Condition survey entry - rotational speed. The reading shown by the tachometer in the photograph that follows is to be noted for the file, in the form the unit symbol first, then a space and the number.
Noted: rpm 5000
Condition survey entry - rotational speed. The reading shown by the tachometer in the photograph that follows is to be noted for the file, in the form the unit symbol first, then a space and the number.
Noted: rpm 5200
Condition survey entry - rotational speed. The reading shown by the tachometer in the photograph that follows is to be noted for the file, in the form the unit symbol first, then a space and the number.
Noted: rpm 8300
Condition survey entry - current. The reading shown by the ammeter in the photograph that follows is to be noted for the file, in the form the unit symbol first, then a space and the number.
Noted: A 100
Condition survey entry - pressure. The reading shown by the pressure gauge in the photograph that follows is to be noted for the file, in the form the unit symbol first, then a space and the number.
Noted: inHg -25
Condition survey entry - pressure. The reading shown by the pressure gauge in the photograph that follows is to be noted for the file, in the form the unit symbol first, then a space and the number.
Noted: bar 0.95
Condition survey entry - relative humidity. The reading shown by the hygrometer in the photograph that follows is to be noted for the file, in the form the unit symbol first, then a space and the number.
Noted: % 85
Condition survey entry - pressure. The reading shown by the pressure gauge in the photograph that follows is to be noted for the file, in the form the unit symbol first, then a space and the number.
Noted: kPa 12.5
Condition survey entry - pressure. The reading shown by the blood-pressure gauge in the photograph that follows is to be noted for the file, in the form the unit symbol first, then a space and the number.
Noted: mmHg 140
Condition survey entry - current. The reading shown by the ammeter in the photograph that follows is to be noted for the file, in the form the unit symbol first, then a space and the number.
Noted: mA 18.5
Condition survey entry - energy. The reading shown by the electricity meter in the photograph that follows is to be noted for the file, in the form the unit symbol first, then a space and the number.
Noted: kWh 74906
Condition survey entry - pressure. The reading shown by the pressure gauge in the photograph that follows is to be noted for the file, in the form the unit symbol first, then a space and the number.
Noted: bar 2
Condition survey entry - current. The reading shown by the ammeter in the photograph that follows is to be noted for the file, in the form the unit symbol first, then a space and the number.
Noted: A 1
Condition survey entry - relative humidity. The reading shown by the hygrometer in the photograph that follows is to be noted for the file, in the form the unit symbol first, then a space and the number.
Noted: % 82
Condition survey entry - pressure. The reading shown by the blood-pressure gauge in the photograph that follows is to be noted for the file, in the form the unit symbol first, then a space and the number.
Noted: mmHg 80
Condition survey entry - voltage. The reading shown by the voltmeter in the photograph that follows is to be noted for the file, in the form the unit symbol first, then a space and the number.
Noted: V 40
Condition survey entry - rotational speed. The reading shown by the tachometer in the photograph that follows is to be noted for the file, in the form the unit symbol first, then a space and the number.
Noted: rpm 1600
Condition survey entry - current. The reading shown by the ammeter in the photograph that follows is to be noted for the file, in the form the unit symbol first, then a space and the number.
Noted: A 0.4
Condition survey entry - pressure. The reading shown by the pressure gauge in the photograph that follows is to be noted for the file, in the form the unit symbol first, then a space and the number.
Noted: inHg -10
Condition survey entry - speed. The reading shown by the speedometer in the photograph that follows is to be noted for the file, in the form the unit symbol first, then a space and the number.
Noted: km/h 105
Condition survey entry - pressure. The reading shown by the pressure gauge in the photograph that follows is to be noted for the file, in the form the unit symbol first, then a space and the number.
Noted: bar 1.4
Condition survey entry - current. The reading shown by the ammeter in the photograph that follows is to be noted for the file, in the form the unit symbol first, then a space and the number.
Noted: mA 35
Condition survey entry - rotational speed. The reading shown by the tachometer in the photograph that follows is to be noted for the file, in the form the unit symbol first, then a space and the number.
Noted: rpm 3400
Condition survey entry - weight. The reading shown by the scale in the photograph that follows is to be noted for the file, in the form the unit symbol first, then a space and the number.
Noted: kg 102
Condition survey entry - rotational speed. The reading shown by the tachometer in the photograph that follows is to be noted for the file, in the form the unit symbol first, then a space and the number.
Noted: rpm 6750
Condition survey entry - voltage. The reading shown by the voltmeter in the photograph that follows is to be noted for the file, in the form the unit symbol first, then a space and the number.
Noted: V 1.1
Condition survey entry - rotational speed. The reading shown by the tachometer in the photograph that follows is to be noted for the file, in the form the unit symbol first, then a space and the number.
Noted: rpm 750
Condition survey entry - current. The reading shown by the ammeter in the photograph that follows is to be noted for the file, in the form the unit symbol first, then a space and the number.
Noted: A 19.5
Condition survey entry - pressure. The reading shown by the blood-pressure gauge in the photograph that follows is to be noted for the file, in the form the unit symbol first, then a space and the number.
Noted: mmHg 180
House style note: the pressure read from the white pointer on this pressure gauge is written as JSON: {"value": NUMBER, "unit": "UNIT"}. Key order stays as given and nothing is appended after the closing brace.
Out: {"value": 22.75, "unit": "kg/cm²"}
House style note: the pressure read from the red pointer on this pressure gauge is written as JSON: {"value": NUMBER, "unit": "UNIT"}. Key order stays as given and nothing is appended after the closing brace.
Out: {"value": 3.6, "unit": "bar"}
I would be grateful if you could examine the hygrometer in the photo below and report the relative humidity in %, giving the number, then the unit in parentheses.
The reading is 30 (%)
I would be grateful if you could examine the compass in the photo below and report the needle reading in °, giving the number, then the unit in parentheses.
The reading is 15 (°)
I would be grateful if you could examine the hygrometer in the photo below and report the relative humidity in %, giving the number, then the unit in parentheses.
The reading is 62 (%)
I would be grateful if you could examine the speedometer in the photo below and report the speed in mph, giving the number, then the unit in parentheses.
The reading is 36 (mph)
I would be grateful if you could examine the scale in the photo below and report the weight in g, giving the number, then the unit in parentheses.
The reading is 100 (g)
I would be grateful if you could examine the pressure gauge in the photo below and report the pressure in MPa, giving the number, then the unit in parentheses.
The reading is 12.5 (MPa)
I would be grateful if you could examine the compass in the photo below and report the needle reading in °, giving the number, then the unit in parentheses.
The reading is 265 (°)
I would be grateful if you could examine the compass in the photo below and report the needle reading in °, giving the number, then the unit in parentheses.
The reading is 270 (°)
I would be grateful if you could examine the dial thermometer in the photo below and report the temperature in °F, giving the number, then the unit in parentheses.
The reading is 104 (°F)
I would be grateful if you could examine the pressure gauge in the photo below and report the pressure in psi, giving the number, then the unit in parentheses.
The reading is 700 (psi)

--------------------------------------------------

EXERCISE PROMPT: Format every line of the records above as a Markdown table with two columns, Row and Entry. Put the running row number in Row and the line itself in Entry, and skip any blank lines.

RESULT FOR THIS EXERCISE:
| Row | Entry |
|---|---|
| 1 | Condition survey entry - rotational speed. The reading shown by the tachometer in the photograph that follows is to be noted for the file, in the form the unit symbol first, then a space and the number. |
| 2 | Noted: rpm 5000 |
| 3 | Condition survey entry - rotational speed. The reading shown by the tachometer in the photograph that follows is to be noted for the file, in the form the unit symbol first, then a space and the number. |
| 4 | Noted: rpm 5200 |
| 5 | Condition survey entry - rotational speed. The reading shown by the tachometer in the photograph that follows is to be noted for the file, in the form the unit symbol first, then a space and the number. |
| 6 | Noted: rpm 8300 |
| 7 | Condition survey entry - current. The reading shown by the ammeter in the photograph that follows is to be noted for the file, in the form the unit symbol first, then a space and the number. |
| 8 | Noted: A 100 |
| 9 | Condition survey entry - pressure. The reading shown by the pressure gauge in the photograph that follows is to be noted for the file, in the form the unit symbol first, then a space and the number. |
| 10 | Noted: inHg -25 |
| 11 | Condition survey entry - pressure. The reading shown by the pressure gauge in the photograph that follows is to be noted for the file, in the form the unit symbol first, then a space and the number. |
| 12 | Noted: bar 0.95 |
| 13 | Condition survey entry - relative humidity. The reading shown by the hygrometer in the photograph that follows is to be noted for the file, in the form the unit symbol first, then a space and the number. |
| 14 | Noted: % 85 |
| 15 | Condition survey entry - pressure. The reading shown by the pressure gauge in the photograph that follows is to be noted for the file, in the form the unit symbol first, then a space and the number. |
| 16 | Noted: kPa 12.5 |
| 17 | Condition survey entry - pressure. The reading shown by the blood-pressure gauge in the photograph that follows is to be noted for the file, in the form the unit symbol first, then a space and the number. |
| 18 | Noted: mmHg 140 |
| 19 | Condition survey entry - current. The reading shown by the ammeter in the photograph that follows is to be noted for the file, in the form the unit symbol first, then a space and the number. |
| 20 | Noted: mA 18.5 |
| 21 | Condition survey entry - energy. The reading shown by the electricity meter in the photograph that follows is to be noted for the file, in the form the unit symbol first, then a space and the number. |
| 22 | Noted: kWh 74906 |
| 23 | Condition survey entry - pressure. The reading shown by the pressure gauge in the photograph that follows is to be noted for the file, in the form the unit symbol first, then a space and the number. |
| 24 | Noted: bar 2 |
| 25 | Condition survey entry - current. The reading shown by the ammeter in the photograph that follows is to be noted for the file, in the form the unit symbol first, then a space and the number. |
| 26 | Noted: A 1 |
| 27 | Condition survey entry - relative humidity. The reading shown by the hygrometer in the photograph that follows is to be noted for the file, in the form the unit symbol first, then a space and the number. |
| 28 | Noted: % 82 |
| 29 | Condition survey entry - pressure. The reading shown by the blood-pressure gauge in the photograph that follows is to be noted for the file, in the form the unit symbol first, then a space and the number. |
| 30 | Noted: mmHg 80 |
| 31 | Condition survey entry - voltage. The reading shown by the voltmeter in the photograph that follows is to be noted for the file, in the form the unit symbol first, then a space and the number. |
| 32 | Noted: V 40 |
| 33 | Condition survey entry - rotational speed. The reading shown by the tachometer in the photograph that follows is to be noted for the file, in the form the unit symbol first, then a space and the number. |
| 34 | Noted: rpm 1600 |
| 35 | Condition survey entry - current. The reading shown by the ammeter in the photograph that follows is to be noted for the file, in the form the unit symbol first, then a space and the number. |
| 36 | Noted: A 0.4 |
| 37 | Condition survey entry - pressure. The reading shown by the pressure gauge in the photograph that follows is to be noted for the file, in the form the unit symbol first, then a space and the number. |
| 38 | Noted: inHg -10 |
| 39 | Condition survey entry - speed. The reading shown by the speedometer in the photograph that follows is to be noted for the file, in the form the unit symbol first, then a space and the number. |
| 40 | Noted: km/h 105 |
| 41 | Condition survey entry - pressure. The reading shown by the pressure gauge in the photograph that follows is to be noted for the file, in the form the unit symbol first, then a space and the number. |
| 42 | Noted: bar 1.4 |
| 43 | Condition survey entry - current. The reading shown by the ammeter in the photograph that follows is to be noted for the file, in the form the unit symbol first, then a space and the number. |
| 44 | Noted: mA 35 |
| 45 | Condition survey entry - rotational speed. The reading shown by the tachometer in the photograph that follows is to be noted for the file, in the form the unit symbol first, then a space and the number. |
| 46 | Noted: rpm 3400 |
| 47 | Condition survey entry - weight. The reading shown by the scale in the photograph that follows is to be noted for the file, in the form the unit symbol first, then a space and the number. |
| 48 | Noted: kg 102 |
| 49 | Condition survey entry - rotational speed. The reading shown by the tachometer in the photograph that follows is to be noted for the file, in the form the unit symbol first, then a space and the number. |
| 50 | Noted: rpm 6750 |
| 51 | Condition survey entry - voltage. The reading shown by the voltmeter in the photograph that follows is to be noted for the file, in the form the unit symbol first, then a space and the number. |
| 52 | Noted: V 1.1 |
| 53 | Condition survey entry - rotational speed. The reading shown by the tachometer in the photograph that follows is to be noted for the file, in the form the unit symbol first, then a space and the number. |
| 54 | Noted: rpm 750 |
| 55 | Condition survey entry - current. The reading shown by the ammeter in the photograph that follows is to be noted for the file, in the form the unit symbol first, then a space and the number. |
| 56 | Noted: A 19.5 |
| 57 | Condition survey entry - pressure. The reading shown by the blood-pressure gauge in the photograph that follows is to be noted for the file, in the form the unit symbol first, then a space and the number. |
| 58 | Noted: mmHg 180 |
| 59 | House style note: the pressure read from the white pointer on this pressure gauge is written as JSON: {"value": NUMBER, "unit": "UNIT"}. Key order stays as given and nothing is appended after the closing brace. |
| 60 | Out: {"value": 22.75, "unit": "kg/cm²"} |
| 61 | House style note: the pressure read from the red pointer on this pressure gauge is written as JSON: {"value": NUMBER, "unit": "UNIT"}. Key order stays as given and nothing is appended after the closing brace. |
| 62 | Out: {"value": 3.6, "unit": "bar"} |
| 63 | I would be grateful if you could examine the hygrometer in the photo below and report the relative humidity in %, giving the number, then the unit in parentheses. |
| 64 | The reading is 30 (%) |
| 65 | I would be grateful if you could examine the compass in the photo below and report the needle reading in °, giving the number, then the unit in parentheses. |
| 66 | The reading is 15 (°) |
| 67 | I would be grateful if you could examine the hygrometer in the photo below and report the relative humidity in %, giving the number, then the unit in parentheses. |
| 68 | The reading is 62 (%) |
| 69 | I would be grateful if you could examine the speedometer in the photo below and report the speed in mph, giving the number, then the unit in parentheses. |
| 70 | The reading is 36 (mph) |
| 71 | I would be grateful if you could examine the scale in the photo below and report the weight in g, giving the number, then the unit in parentheses. |
| 72 | The reading is 100 (g) |
| 73 | I would be grateful if you could examine the pressure gauge in the photo below and report the pressure in MPa, giving the number, then the unit in parentheses. |
| 74 | The reading is 12.5 (MPa) |
| 75 | I would be grateful if you could examine the compass in the photo below and report the needle reading in °, giving the number, then the unit in parentheses. |
| 76 | The reading is 265 (°) |
| 77 | I would be grateful if you could examine the compass in the photo below and report the needle reading in °, giving the number, then the unit in parentheses. |
| 78 | The reading is 270 (°) |
| 79 | I would be grateful if you could examine the dial thermometer in the photo below and report the temperature in °F, giving the number, then the unit in parentheses. |
| 80 | The reading is 104 (°F) |
| 81 | I would be grateful if you could examine the pressure gauge in the photo below and report the pressure in psi, giving the number, then the unit in parentheses. |
| 82 | The reading is 700 (psi) |